▼
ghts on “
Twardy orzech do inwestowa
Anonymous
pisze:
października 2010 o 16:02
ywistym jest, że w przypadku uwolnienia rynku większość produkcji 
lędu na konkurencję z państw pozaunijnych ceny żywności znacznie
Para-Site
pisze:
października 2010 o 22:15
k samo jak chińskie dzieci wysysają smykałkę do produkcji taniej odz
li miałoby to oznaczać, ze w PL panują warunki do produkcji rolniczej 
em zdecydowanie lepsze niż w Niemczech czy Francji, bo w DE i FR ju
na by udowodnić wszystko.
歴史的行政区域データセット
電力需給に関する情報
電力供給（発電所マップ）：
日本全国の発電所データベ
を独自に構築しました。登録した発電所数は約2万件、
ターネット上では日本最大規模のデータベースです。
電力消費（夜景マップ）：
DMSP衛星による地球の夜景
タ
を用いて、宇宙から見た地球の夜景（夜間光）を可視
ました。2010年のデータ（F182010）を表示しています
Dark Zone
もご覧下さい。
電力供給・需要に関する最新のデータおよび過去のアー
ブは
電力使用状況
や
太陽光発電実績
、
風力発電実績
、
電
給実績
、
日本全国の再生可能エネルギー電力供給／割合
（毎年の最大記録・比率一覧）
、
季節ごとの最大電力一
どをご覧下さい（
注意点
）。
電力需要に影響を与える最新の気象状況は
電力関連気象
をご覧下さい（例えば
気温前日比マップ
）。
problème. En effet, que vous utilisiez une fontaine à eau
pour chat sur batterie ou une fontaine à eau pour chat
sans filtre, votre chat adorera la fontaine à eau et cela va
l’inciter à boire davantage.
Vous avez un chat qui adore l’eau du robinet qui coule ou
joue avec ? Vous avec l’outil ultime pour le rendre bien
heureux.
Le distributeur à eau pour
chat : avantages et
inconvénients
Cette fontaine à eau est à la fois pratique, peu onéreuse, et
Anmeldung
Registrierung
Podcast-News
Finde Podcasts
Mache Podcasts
▲
▼
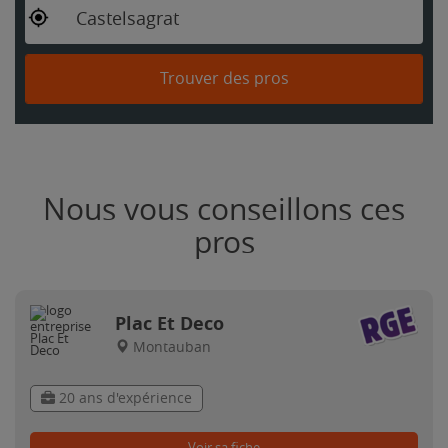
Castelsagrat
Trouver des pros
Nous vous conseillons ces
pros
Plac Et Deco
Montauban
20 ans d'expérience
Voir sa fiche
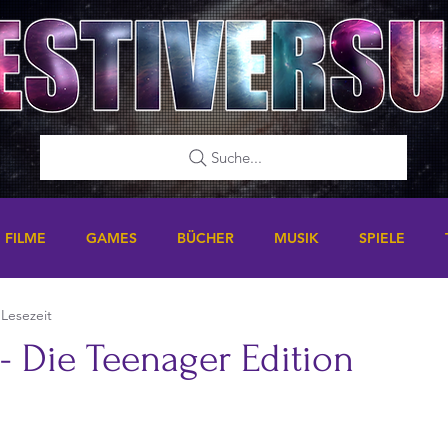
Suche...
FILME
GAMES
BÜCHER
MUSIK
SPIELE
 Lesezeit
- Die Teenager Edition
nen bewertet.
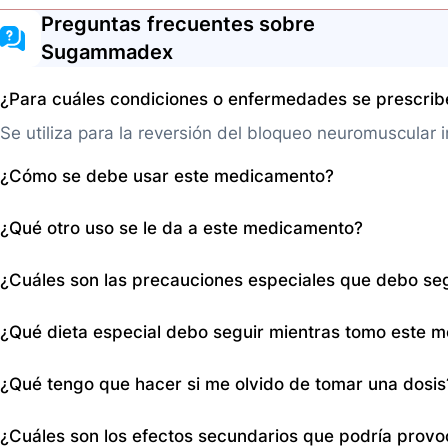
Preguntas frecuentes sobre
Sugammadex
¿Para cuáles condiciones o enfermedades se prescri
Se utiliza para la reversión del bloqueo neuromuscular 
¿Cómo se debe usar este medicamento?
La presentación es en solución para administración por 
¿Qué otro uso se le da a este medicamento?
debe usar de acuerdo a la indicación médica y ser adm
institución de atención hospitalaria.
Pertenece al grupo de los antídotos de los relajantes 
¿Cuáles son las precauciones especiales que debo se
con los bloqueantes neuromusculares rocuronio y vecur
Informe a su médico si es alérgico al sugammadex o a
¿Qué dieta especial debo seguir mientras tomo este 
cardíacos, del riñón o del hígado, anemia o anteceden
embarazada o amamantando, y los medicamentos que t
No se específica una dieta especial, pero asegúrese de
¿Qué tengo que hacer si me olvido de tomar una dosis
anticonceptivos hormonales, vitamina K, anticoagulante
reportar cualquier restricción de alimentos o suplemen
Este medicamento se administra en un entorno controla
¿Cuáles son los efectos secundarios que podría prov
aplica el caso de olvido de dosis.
▲
## ASSIGNED TASK
Reproduce the rows from the line containing "Castelsagrat" through the line containing "nen bewertet.", both included, and omit the pictures from your answer.

## RESPONSE TO THIS EXERCISE
Castelsagrat
Trouver des pros
Nous vous conseillons ces
pros
Plac Et Deco
Montauban
20 ans d'expérience
Voir sa fiche
Suche...
FILME
GAMES
BÜCHER
MUSIK
SPIELE
 Lesezeit
- Die Teenager Edition
nen bewertet.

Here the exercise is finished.